- [Dataset records]
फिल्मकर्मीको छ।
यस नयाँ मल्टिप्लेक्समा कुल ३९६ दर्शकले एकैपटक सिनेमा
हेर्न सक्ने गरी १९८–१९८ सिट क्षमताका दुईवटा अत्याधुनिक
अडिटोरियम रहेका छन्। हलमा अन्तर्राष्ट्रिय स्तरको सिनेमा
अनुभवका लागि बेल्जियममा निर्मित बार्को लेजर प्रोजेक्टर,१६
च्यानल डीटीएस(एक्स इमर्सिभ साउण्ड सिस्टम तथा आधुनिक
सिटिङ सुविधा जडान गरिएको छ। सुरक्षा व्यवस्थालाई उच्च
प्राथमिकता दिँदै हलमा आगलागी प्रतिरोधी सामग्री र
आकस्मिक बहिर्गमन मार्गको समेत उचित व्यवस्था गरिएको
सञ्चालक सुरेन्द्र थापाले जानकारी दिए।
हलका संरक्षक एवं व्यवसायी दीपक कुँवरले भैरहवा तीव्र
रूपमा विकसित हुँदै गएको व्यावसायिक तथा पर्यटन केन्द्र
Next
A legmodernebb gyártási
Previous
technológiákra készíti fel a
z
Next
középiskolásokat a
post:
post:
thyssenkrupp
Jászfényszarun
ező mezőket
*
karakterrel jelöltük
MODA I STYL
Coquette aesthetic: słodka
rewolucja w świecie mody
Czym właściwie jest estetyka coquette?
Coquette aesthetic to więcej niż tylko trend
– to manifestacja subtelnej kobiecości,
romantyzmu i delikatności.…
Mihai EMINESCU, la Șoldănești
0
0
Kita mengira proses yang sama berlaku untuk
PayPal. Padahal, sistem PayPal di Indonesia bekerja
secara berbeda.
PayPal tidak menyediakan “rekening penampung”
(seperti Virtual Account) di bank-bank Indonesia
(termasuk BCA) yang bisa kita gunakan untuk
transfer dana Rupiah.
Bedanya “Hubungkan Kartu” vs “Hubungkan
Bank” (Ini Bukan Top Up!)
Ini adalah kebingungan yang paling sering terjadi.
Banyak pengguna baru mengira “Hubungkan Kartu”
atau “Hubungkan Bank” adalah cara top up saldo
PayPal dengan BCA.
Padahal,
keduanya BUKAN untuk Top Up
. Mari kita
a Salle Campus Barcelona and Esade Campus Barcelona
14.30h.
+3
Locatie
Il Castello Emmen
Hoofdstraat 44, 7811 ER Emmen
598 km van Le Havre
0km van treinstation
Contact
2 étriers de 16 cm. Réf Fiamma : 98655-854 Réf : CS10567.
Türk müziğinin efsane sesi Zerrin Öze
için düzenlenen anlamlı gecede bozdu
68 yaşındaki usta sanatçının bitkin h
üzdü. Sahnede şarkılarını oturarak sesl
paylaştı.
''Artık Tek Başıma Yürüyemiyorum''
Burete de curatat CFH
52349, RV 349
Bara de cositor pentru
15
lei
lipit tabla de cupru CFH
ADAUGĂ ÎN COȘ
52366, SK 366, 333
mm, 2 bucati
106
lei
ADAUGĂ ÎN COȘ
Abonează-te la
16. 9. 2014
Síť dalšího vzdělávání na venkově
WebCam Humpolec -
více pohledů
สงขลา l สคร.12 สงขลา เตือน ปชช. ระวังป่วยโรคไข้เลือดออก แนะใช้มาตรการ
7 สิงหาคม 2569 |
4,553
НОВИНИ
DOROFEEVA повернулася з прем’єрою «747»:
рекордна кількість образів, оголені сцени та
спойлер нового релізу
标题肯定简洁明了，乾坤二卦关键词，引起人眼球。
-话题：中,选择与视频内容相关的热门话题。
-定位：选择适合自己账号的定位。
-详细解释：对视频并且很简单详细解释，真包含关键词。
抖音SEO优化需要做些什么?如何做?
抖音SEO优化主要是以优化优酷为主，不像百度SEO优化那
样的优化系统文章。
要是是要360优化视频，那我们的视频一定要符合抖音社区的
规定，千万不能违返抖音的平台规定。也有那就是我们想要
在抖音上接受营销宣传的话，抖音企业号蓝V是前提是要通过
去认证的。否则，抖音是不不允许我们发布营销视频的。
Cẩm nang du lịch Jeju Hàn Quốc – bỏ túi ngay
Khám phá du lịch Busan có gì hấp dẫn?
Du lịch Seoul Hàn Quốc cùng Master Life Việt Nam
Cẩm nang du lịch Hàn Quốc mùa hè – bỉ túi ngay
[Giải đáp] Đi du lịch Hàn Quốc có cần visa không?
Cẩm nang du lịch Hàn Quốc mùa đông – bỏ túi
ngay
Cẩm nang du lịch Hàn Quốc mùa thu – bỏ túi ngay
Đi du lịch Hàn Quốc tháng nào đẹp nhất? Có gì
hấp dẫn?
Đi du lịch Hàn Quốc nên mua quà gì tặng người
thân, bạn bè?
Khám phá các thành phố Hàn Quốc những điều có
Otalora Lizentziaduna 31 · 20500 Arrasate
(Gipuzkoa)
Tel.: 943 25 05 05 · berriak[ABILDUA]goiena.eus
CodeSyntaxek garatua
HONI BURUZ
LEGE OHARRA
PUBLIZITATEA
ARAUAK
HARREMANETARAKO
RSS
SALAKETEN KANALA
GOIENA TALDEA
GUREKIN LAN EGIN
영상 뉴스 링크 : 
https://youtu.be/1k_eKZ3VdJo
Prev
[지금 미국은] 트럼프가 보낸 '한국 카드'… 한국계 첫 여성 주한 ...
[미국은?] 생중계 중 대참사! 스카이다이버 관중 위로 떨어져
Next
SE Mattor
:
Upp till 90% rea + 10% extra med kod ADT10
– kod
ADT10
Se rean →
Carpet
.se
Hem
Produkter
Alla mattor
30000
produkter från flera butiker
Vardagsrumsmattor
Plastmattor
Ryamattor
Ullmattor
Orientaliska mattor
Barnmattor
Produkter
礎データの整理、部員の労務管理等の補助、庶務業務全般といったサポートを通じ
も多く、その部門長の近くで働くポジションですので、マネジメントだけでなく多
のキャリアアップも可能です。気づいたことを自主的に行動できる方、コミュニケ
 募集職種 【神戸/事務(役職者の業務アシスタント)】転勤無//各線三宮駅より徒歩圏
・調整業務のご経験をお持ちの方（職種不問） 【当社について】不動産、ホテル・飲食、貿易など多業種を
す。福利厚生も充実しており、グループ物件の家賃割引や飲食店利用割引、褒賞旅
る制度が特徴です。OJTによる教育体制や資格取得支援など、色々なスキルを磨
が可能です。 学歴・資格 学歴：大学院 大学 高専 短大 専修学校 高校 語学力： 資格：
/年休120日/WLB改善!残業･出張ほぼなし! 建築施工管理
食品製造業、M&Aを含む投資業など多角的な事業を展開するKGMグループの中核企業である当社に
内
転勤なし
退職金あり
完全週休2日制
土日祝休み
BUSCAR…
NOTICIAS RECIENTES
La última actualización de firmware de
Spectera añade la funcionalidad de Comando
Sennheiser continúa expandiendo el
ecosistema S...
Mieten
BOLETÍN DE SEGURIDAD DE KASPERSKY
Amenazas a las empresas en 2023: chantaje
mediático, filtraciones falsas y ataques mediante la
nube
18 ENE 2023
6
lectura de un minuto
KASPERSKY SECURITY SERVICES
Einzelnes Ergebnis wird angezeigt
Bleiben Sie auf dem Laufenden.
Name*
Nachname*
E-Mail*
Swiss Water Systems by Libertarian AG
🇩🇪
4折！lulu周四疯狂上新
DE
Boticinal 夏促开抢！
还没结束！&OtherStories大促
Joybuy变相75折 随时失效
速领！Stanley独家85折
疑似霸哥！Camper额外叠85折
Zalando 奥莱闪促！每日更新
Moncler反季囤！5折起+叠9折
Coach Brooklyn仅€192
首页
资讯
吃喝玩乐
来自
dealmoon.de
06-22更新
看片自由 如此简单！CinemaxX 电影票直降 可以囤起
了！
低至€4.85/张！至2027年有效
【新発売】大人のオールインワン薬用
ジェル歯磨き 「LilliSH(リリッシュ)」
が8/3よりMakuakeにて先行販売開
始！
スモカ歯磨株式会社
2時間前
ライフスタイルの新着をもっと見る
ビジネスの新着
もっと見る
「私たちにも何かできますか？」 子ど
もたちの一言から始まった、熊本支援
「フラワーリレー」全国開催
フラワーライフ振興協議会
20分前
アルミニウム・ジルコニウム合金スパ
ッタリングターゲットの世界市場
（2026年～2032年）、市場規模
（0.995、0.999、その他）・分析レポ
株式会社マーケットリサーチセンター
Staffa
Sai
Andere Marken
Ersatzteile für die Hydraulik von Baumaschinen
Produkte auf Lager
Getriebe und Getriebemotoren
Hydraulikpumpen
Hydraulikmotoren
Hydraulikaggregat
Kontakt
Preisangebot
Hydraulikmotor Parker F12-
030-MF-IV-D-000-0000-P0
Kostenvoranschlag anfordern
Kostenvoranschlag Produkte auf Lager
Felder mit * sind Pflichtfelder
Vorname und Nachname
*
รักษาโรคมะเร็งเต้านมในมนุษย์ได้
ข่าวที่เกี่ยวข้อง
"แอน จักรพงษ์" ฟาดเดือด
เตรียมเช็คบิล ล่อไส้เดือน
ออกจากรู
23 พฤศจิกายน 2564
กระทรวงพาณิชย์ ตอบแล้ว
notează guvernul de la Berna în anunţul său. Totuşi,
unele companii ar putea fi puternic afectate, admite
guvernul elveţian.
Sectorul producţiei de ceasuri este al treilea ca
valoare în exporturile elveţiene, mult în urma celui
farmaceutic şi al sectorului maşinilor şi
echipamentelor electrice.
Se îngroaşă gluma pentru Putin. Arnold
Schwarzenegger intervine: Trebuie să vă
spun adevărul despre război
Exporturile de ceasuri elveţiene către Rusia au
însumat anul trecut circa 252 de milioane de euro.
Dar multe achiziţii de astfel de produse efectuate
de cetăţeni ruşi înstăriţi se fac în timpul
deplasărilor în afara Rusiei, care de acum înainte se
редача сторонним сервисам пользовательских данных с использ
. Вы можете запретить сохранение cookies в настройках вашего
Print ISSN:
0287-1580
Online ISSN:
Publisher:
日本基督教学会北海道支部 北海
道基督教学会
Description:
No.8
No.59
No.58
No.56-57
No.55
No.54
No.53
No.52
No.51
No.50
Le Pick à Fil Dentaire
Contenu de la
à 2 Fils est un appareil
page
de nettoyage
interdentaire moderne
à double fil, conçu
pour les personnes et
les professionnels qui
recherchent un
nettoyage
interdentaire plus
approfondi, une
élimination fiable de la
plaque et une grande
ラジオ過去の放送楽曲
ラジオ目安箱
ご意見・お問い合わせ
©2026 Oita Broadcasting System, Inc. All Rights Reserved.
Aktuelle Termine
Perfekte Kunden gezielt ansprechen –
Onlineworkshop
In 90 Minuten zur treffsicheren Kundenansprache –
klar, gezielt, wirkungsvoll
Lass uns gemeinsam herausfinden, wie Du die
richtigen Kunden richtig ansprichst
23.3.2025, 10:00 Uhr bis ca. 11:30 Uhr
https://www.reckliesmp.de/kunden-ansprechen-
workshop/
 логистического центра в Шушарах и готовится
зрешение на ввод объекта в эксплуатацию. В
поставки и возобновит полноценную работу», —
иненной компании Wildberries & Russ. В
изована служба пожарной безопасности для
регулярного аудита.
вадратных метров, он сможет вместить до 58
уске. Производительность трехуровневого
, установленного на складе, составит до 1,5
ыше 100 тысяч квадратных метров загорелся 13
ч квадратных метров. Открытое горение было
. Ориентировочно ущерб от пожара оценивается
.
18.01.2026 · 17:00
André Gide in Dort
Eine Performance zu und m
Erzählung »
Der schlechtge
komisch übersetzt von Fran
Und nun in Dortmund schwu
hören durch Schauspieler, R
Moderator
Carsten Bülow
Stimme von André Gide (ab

- [Directions for this task]
In the entries above, the lines from the one bearing "GOIENA TALDEA" up to and including the one bearing "る制度が特徴です。OJTによる教育体制や資格取得支援など、色々なスキルを磨" should be transcribed exactly; no other line is wanted.

- [Completed exercise]
GOIENA TALDEA
GUREKIN LAN EGIN
영상 뉴스 링크 : 
https://youtu.be/1k_eKZ3VdJo
Prev
[지금 미국은] 트럼프가 보낸 '한국 카드'… 한국계 첫 여성 주한 ...
[미국은?] 생중계 중 대참사! 스카이다이버 관중 위로 떨어져
Next
SE Mattor
:
Upp till 90% rea + 10% extra med kod ADT10
– kod
ADT10
Se rean →
Carpet
.se
Hem
Produkter
Alla mattor
30000
produkter från flera butiker
Vardagsrumsmattor
Plastmattor
Ryamattor
Ullmattor
Orientaliska mattor
Barnmattor
Produkter
礎データの整理、部員の労務管理等の補助、庶務業務全般といったサポートを通じ
も多く、その部門長の近くで働くポジションですので、マネジメントだけでなく多
のキャリアアップも可能です。気づいたことを自主的に行動できる方、コミュニケ
 募集職種 【神戸/事務(役職者の業務アシスタント)】転勤無//各線三宮駅より徒歩圏
・調整業務のご経験をお持ちの方（職種不問） 【当社について】不動産、ホテル・飲食、貿易など多業種を
す。福利厚生も充実しており、グループ物件の家賃割引や飲食店利用割引、褒賞旅
る制度が特徴です。OJTによる教育体制や資格取得支援など、色々なスキルを磨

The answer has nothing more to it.